■ Work order A
Set out every line of the records in Block 1 as a numbered list, skipping blank lines and leaving the pictures out.

----------

3.2.5    Over voltage

What is over voltage?

Over voltage in a motor circuit is defined as the maximum voltage level at which the supply phase to phase voltage can operate without the saturation of the stator core laminations resulting in the overheating of the stator windings,

How is over voltage detected?

Over voltage is detected by direct measurement of the main circuit line voltages and should the voltage exceed 115% of rated line voltage, an alarm flag is set and should the condition persist for longer than 10 sec with the motor running, the motor contactor is tripped.

When or where are an over voltage conditions likely to occur?

Over voltage, conditions are not common within the industrial metro areas. It occurs more frequently in outlying areas, feed by rural feeders, farm lines, or underground section feeders.  The over voltage condition occurs when the load demand on the feeder is lower than what it normally would be, or if the switching reticulation is altered to alternative feeders during maintenance periods or outages. Bottom line, it can occur at anytime in the rural or single line feeder networks.

3.2.6    Under voltage

What is under voltage condition?

Under voltage in a motor circuit is defined as the minimum voltage level at which the supply phase to phase voltage can operate without significant torque reduction of the motor, resulting in load currents > motor full load, being drawn from the supply resulting in the overheating of the stator windings, (the torque of the motor is proportional to the square of the voltage the maximum allowed by manufactures is –10% rated supply).

How is under voltage detected?

Under voltage is detected by direct measurement of the main circuit line voltages and should the voltage drop below 90% of rated line voltage an alarm flag is set.  Should the condition persist for longer than 10 sec with the motor running, the motor contactor is tripped.

When or where are an under voltage conditions likely to occur?

Under voltage, conditions are not common within the industrial metro areas. They occur more frequently in outlying areas feed by rural feeders, farm lines, or underground section feeders.  The under voltage condition occurs when the load demand on the feeder is greater than what it normally would be, or if the switching reticulation is altered to alternative feeders during maintenance periods or outages. Bottom line it can occur at anytime in the rural or single line feeder networks. 

3.2.6    Phase rotation

What is phase rotation protection?

----------

■ Work order B
Answer these questions from the motor voltage text, one per line:
(i) Above what share of rated line voltage is an over voltage alarm flag set?
(ii) Below what share of rated line voltage is an under voltage alarm flag set?
(iii) The torque of the motor is proportional to what?

----------

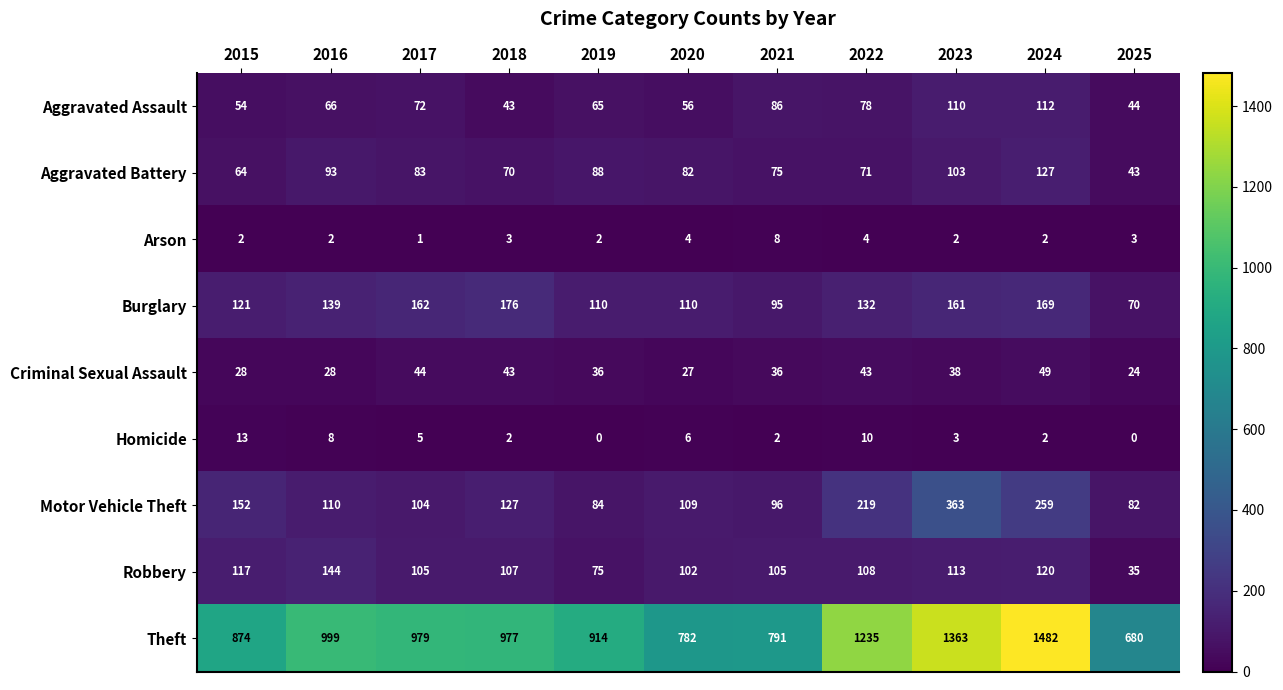

The Criminal Sexual Assault series shows 36 at 2021. True or false?

True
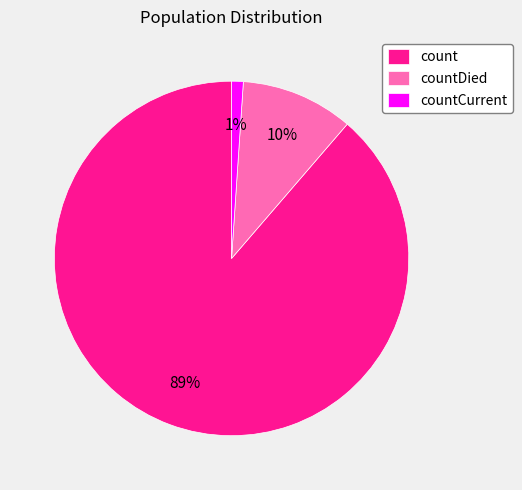

Does any single category account for the majority?

Yes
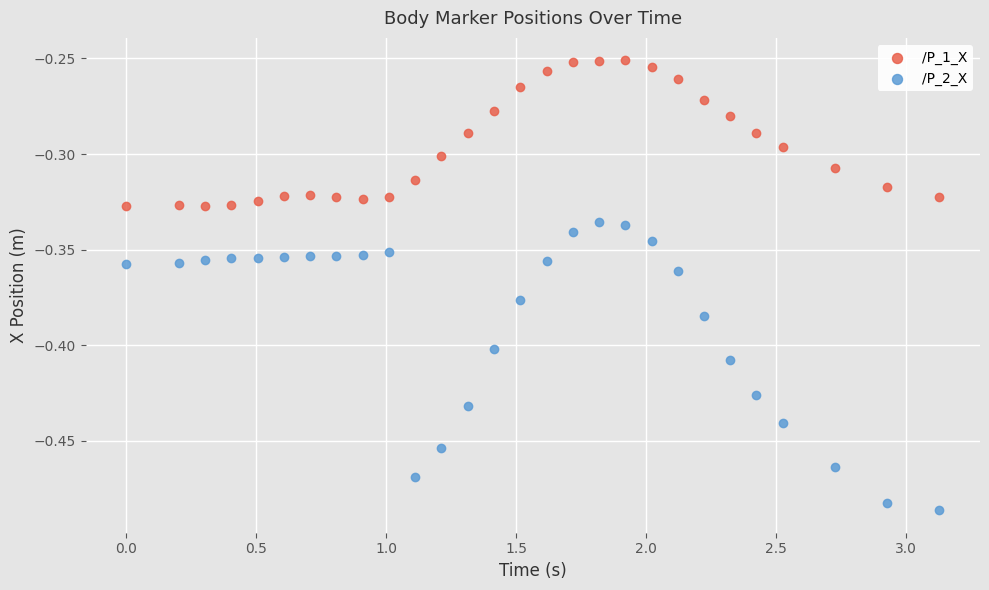

Which series reaches the minimum Y coordinate?

/P_2_X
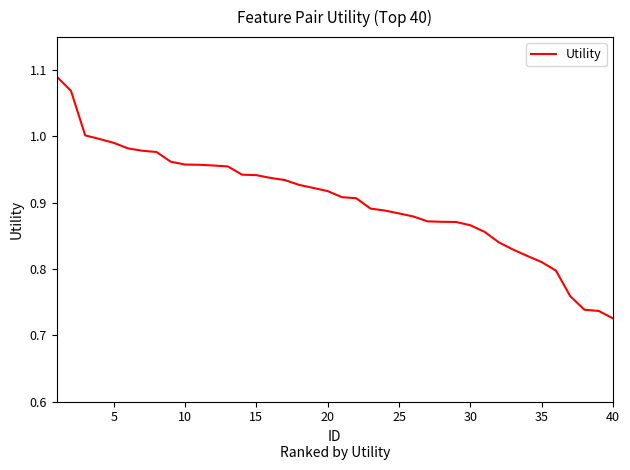

What is the difference between the maximum and minimum values?

0.4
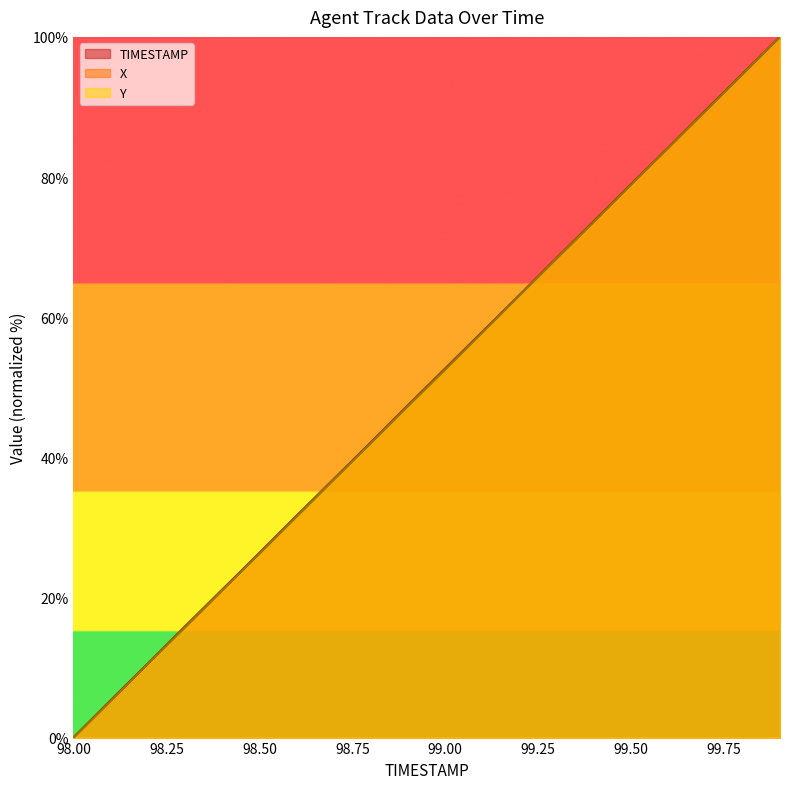

The value of Y at 98.3 is 15.7. True or false?

True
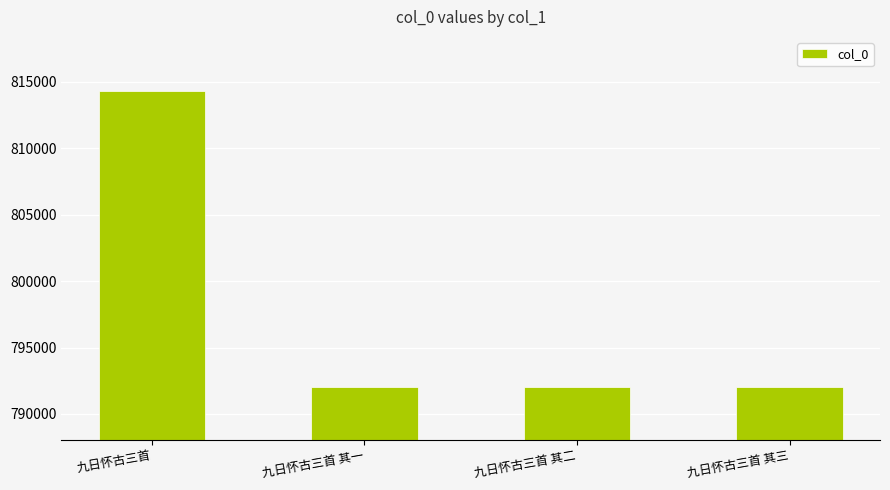

What is the minimum value shown in the chart?

792028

----------

■ Written answer A
1. The Criminal Sexual Assault series shows 36 at 2021. True or false?
2. True
3. Does any single category account for the majority?
4. Yes
5. Which series reaches the minimum Y coordinate?
6. /P_2_X
7. What is the difference between the maximum and minimum values?
8. 0.4
9. The value of Y at 98.3 is 15.7. True or false?
10. True
11. What is the minimum value shown in the chart?
12. 792028

■ Written answer B
(i) 115% of rated line voltage
(ii) 90% of rated line voltage
(iii) The square of the voltage